Man is definitely not the natural product of a natural, autonomous
evolution, but God called him into existence by His divine, creative
word. A word, which was eternal as God Himself is eternal, but which was
realized in time in the appearance of man on the scene of the world. How
this realization took place, we do not know. We also believe that we
never shall know. But the idea that it happened via a gradual evolution
from the animal world (even if it is along a separate line, as most
modern scientists say; man does not derive from any of the existing
man-apes), is in our opinion not warranted by the creation account, but
rather excluded.
ALSO SCIENTIFICALLY
INCONCEIVABLE It is also
from the scientific point of view inconceivable how such an evolution
can take place. How can the uniqueness of man in any way be explained
from an animal ancestry? There may be a correspondence between man and
the higher animal in the lower structures of man's existence, but this
does by no means explain how gradually these lower structures are taken
up in higher structures. Whence do these higher structures come? For it
is these structures that determine man's being. "When we speak of the
'life of man' we do not think in the very first place about respiration,
growth of bones, about molars and jaws, but we think exactly about all
that in which man distinguishes himself from the animals" (Lever,
p.196).
But how can this "higher" develop from the "lower"? Can the unique be
explained on the basis of the non-unique? If so, the lower seems to be
creative of the higher. If not so, a special act of God seems to be
necessary, which, however, means that again a kind of special creation -
in the context of evolution - is accepted.
DOCTA IGNORANTIA It
is at this point good to listen to what Dr. H. Dooyeweerd, the well
known philosopher of the Free University, Amsterdam, writes in
connection with Dr. Lever's book. "For him who, like Lever, rejects all
mechanical evolutionism, the hypothesis of the origin of man via an
animal line can, strictly speaking, have no real scientific value,
because it does not contribute anything to the scientific answer of the
question how the TYPICALLY HUMAN structure originated" (Philosophia
Reformata, Vol. 24, p. 156). Dr. Dooyeweerd himself prefers the attitude
of what he calls 'docta ignorantia' (scholarly ignorance). "It is more
justified to rest in the insolvability of the problems" (p. 156). He
freely admits that it is better to confess your ignorance than to take
refuge in speculative hypotheses.
We believe that this is a very wise word for all Christians in general
and the Christian scientists in particular. It is a permanent temptation
for a Christian to try and combine the hypotheses of unbelieving science
with the Bible. In so far as these hypotheses are of a purely
exact-scientific nature, there is no need to be afraid from the Biblical
point of view. The Bible, being the inspired Word of God, will never be
in conflict with pure facts of purely scientific hypotheses. But it is a
different matter when these hypotheses are of a
philosophical-speculative nature. Then a Christian has to be on his
guard and should, adhering to the clear teaching of the Bible, profess
his ignorance rather than succumb to speculations, which go beyond the
Bible or even do violence to the Biblical line of thought.

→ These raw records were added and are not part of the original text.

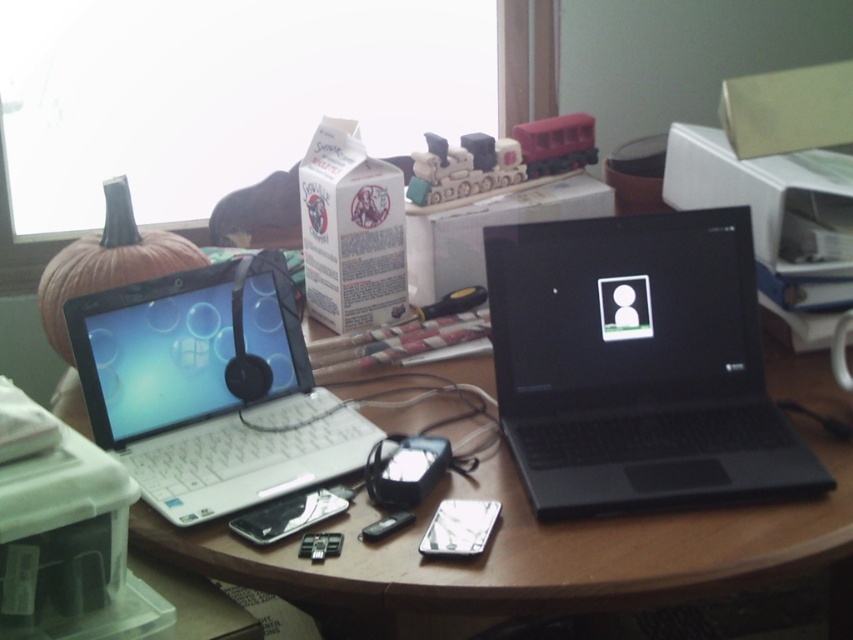
Question: Can you confirm if black matte laptop at center is positioned to the left of white glossy round table at center?

Choices:
 (A) yes
 (B) no

Answer: (B)

Question: Is black matte laptop at center further to camera compared to white plastic laptop at left?

Choices:
 (A) yes
 (B) no

Answer: (A)

Question: Considering the real-world distances, which object is closest to the black matte laptop at center?

Choices:
 (A) white plastic laptop at left
 (B) white glossy round table at center

Answer: (B)

Question: Does black matte laptop at center appear under white glossy round table at center?

Choices:
 (A) yes
 (B) no

Answer: (B)

Question: Which of these objects is positioned closest to the black matte laptop at center?

Choices:
 (A) white plastic laptop at left
 (B) white glossy round table at center

Answer: (B)

Question: Estimate the real-world distances between objects in this image. Which object is farther from the white glossy round table at center?

Choices:
 (A) black matte laptop at center
 (B) white plastic laptop at left

Answer: (B)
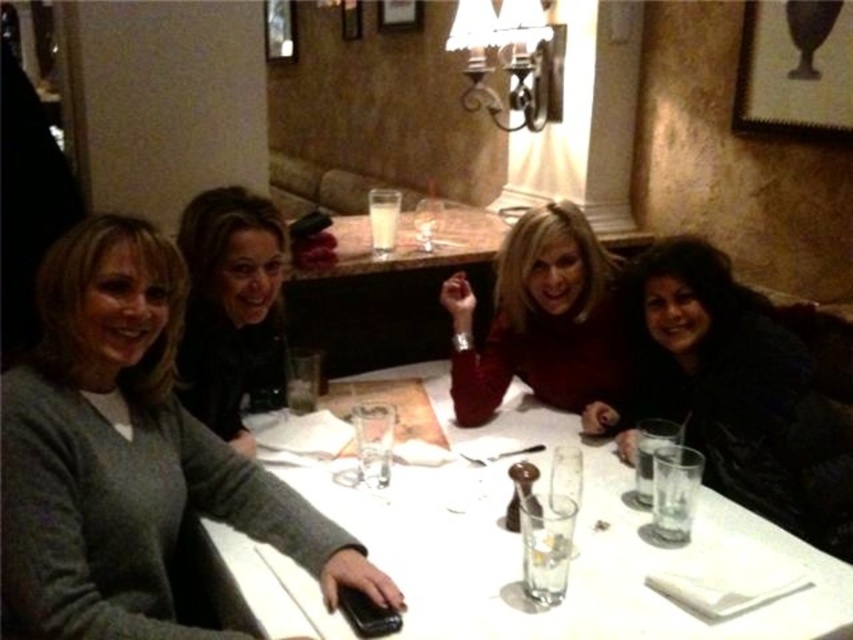
Question: Does gray sweater at left have a larger size compared to black fuzzy coat at lower right?

Choices:
 (A) no
 (B) yes

Answer: (B)

Question: Among these objects, which one is farthest from the camera?

Choices:
 (A) dark brown hair at upper left
 (B) gray sweater at left
 (C) white glossy table at center

Answer: (A)

Question: Is gray sweater at left closer to camera compared to white glossy table at center?

Choices:
 (A) no
 (B) yes

Answer: (B)

Question: Does black fuzzy coat at lower right have a lesser width compared to clear glass wine glass at center?

Choices:
 (A) no
 (B) yes

Answer: (A)

Question: Which point is farther from the camera taking this photo?

Choices:
 (A) (601, 547)
 (B) (730, 397)
 (C) (518, 276)

Answer: (C)

Question: Based on their relative distances, which object is nearer to the dark brown hair at upper left?

Choices:
 (A) matte red sweater at center
 (B) white glossy table at center

Answer: (B)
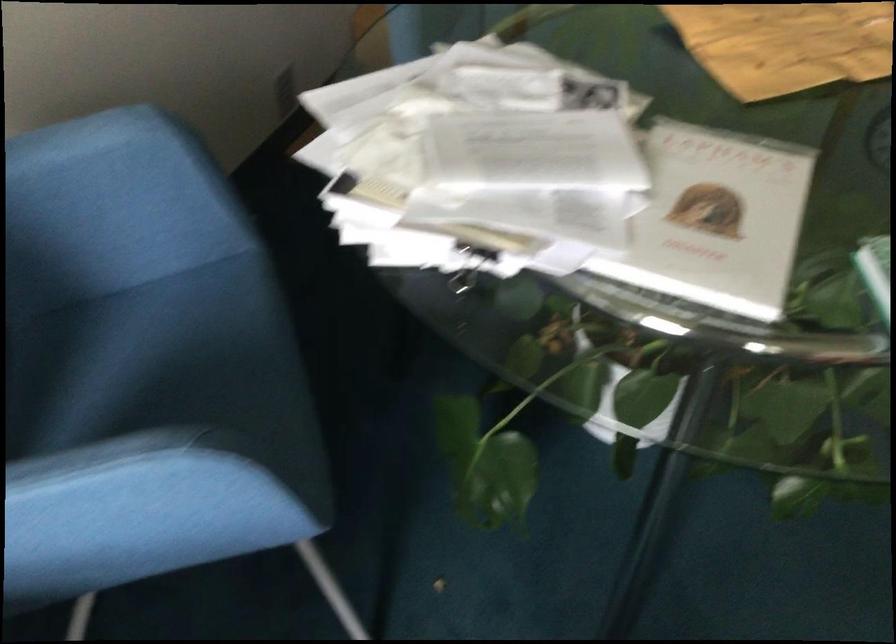
What do you see at coordinates (109, 162) in the screenshot?
I see `a blue chair armrest` at bounding box center [109, 162].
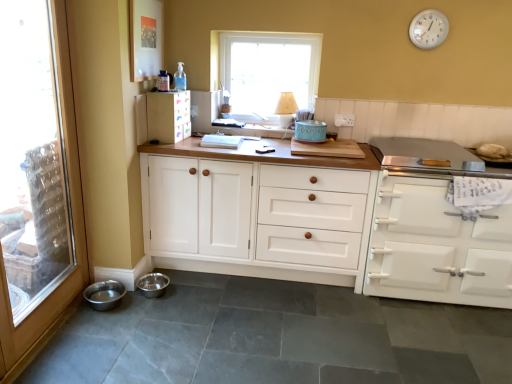
Question: Choose the correct answer: Is matte white cabinet at upper left, the first cabinetry in the left-to-right sequence, inside wooden lampshade at upper center or outside it?

Choices:
 (A) inside
 (B) outside

Answer: (B)

Question: Based on their sizes in the image, would you say matte white cabinet at upper left, the first cabinetry in the left-to-right sequence, is bigger or smaller than wooden lampshade at upper center?

Choices:
 (A) big
 (B) small

Answer: (A)

Question: Which object is the farthest from the matte white cabinet at upper left, the first cabinetry in the left-to-right sequence?

Choices:
 (A) white frame window at upper center
 (B) white matte oven at right, marked as the third cabinetry in a left-to-right arrangement
 (C) white plastic clock at upper right
 (D) transparent glass door at left
 (E) white wood cabinet at center, the second cabinetry in the right-to-left sequence

Answer: (C)

Question: Which object is the closest to the teal ceramic container at center?

Choices:
 (A) matte white cabinet at upper left, the first cabinetry in the left-to-right sequence
 (B) white matte oven at right, marked as the third cabinetry in a left-to-right arrangement
 (C) transparent glass door at left
 (D) white frame window at upper center
 (E) white wood cabinet at center, the second cabinetry in the right-to-left sequence

Answer: (D)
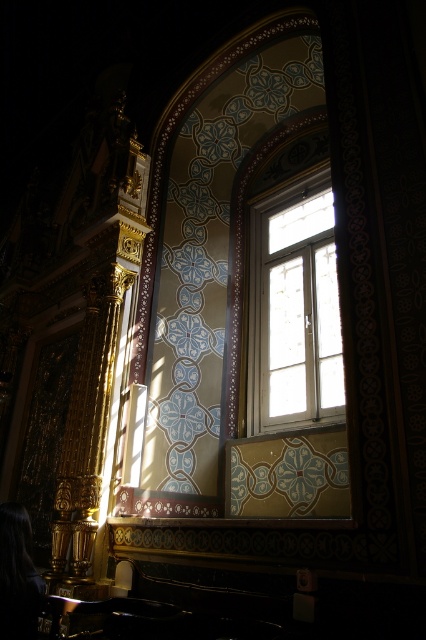
You are standing in the room and want to look out the clear glass window at center. Which direction should you turn your head to face the window from the black hair at lower left?

You should turn your head to the right to face the clear glass window at center since it is located to the right of the black hair at lower left.

You are an interior designer assessing the space for a new artwork. You have two options to hang a large painting. The first option is above the clear glass window at center, and the second is above the black hair at lower left. Considering the height of these objects, which location would allow the painting to be placed higher without obstructing the view of the window or the hair?

The clear glass window at center is much taller than the black hair at lower left, so placing the painting above the clear glass window at center would allow it to be placed higher without obstructing the view of the window or the hair.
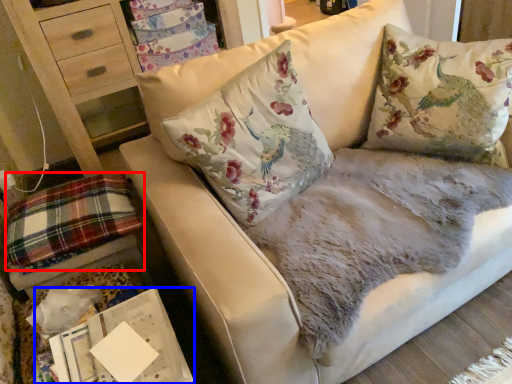
Question: Which object is closer to the camera taking this photo, plaid (highlighted by a red box) or magazine (highlighted by a blue box)?

Choices:
 (A) plaid
 (B) magazine

Answer: (B)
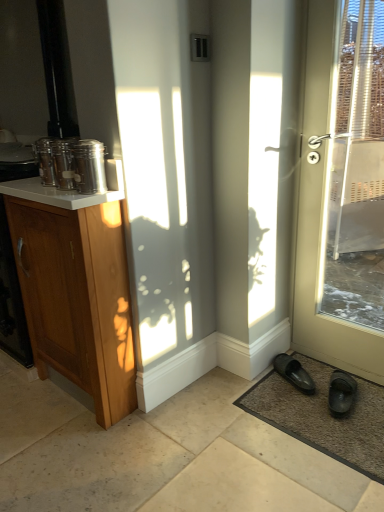
Question: Is brown textured mat at lower right to the left or to the right of matte white door at right in the image?

Choices:
 (A) left
 (B) right

Answer: (A)

Question: Is point (372, 389) positioned closer to the camera than point (311, 259)?

Choices:
 (A) closer
 (B) farther

Answer: (A)

Question: Which object is positioned closest to the wooden cabinet at left?

Choices:
 (A) brushed metal canister at upper left
 (B) matte white door at right
 (C) brown textured mat at lower right
 (D) white glossy counter top at upper left
 (E) black rubber slippers at lower right, which appears as the 1th footwear when viewed from the right

Answer: (D)

Question: Which of these objects is positioned farthest from the matte white door at right?

Choices:
 (A) brushed metal canister at upper left
 (B) black rubber slipper at lower right, the 1th footwear when ordered from left to right
 (C) wooden cabinet at left
 (D) black rubber slippers at lower right, marked as the second footwear in a left-to-right arrangement
 (E) white glossy counter top at upper left

Answer: (C)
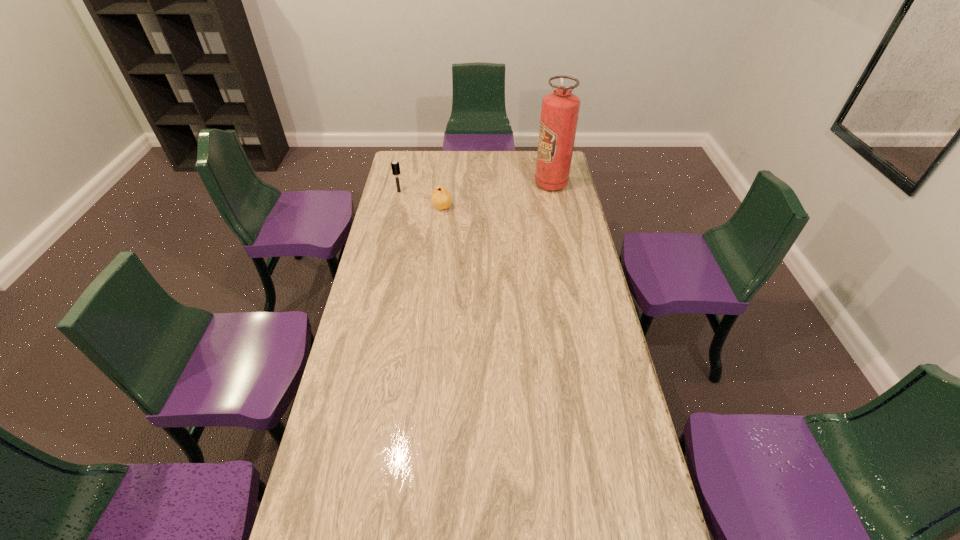
The height and width of the screenshot is (540, 960). What are the coordinates of `free region located 0.290m on the front of the shortest object` in the screenshot? It's located at (437, 256).

At what (x,y) coordinates should I click in order to perform the action: click on object positioned at the far edge. Please return your answer as a coordinate pair (x, y). This screenshot has height=540, width=960. Looking at the image, I should click on (560, 109).

Where is `object that is at the left edge`? This screenshot has width=960, height=540. object that is at the left edge is located at coordinates (395, 165).

Identify the location of object that is at the right edge. This screenshot has width=960, height=540. (560, 109).

Identify the location of object that is at the far right corner. (560, 109).

In the image, there is a desktop. Find the location of `vacant area at the far edge`. vacant area at the far edge is located at coordinates (506, 158).

You are a GUI agent. You are given a task and a screenshot of the screen. Output one action in this format:
    pyautogui.click(x=<x>, y=<y>)
    Task: Click on the vacant space at the left edge of the desktop
    The width and height of the screenshot is (960, 540).
    Given the screenshot: What is the action you would take?
    (x=316, y=527)

Locate an element on the screen. vacant area at the right edge of the desktop is located at coordinates (584, 253).

Find the location of a particular element. This screenshot has height=540, width=960. vacant area between the second shortest object and the rightmost object is located at coordinates (475, 187).

Where is `vacant area that lies between the fire extinguisher and the nearest object`? This screenshot has height=540, width=960. vacant area that lies between the fire extinguisher and the nearest object is located at coordinates (496, 195).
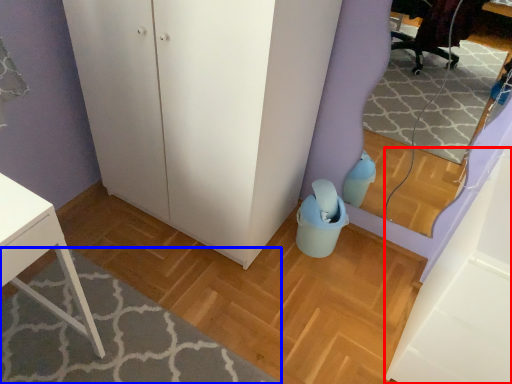
Question: Which object appears farthest to the camera in this image, cabinetry (highlighted by a red box) or plain (highlighted by a blue box)?

Choices:
 (A) cabinetry
 (B) plain

Answer: (B)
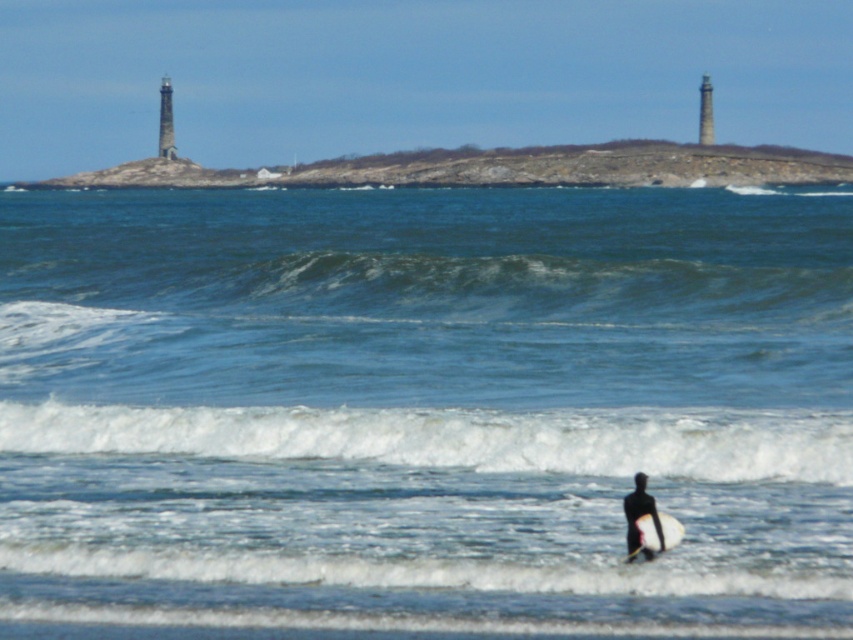
Does blue water at center appear under white foam surfboard at lower center?

Actually, blue water at center is above white foam surfboard at lower center.

Which is in front, point (675, 248) or point (680, 524)?

Positioned in front is point (680, 524).

This screenshot has width=853, height=640. I want to click on blue water at center, so click(422, 412).

Is point (74, 451) behind point (669, 516)?

That is True.

How distant is white foamy wave at lower center from white foam surfboard at lower center?

white foamy wave at lower center is 5.38 meters from white foam surfboard at lower center.

Describe the element at coordinates (456, 438) in the screenshot. I see `white foamy wave at lower center` at that location.

At what (x,y) coordinates should I click in order to perform the action: click on white foamy wave at lower center. Please return your answer as a coordinate pair (x, y). Looking at the image, I should click on (456, 438).

Is blue water at center shorter than white foamy wave at lower center?

No.

Where is `blue water at center`? This screenshot has height=640, width=853. blue water at center is located at coordinates (422, 412).

Between point (357, 624) and point (239, 444), which one is positioned behind?

Point (239, 444)

Where is `blue water at center`? The height and width of the screenshot is (640, 853). blue water at center is located at coordinates (422, 412).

Note 1. For the purpose of the discussion of this
special point we take Genesis 2 al-so in consideration, because it also
speaks of man's creation, esp. verse 7. It is obvious that we have to do
with two different stories. We see these as belonging together, both
being the inspired Word of God about the origin of man. They are as two
pictures of the same event, but taken from a different angle.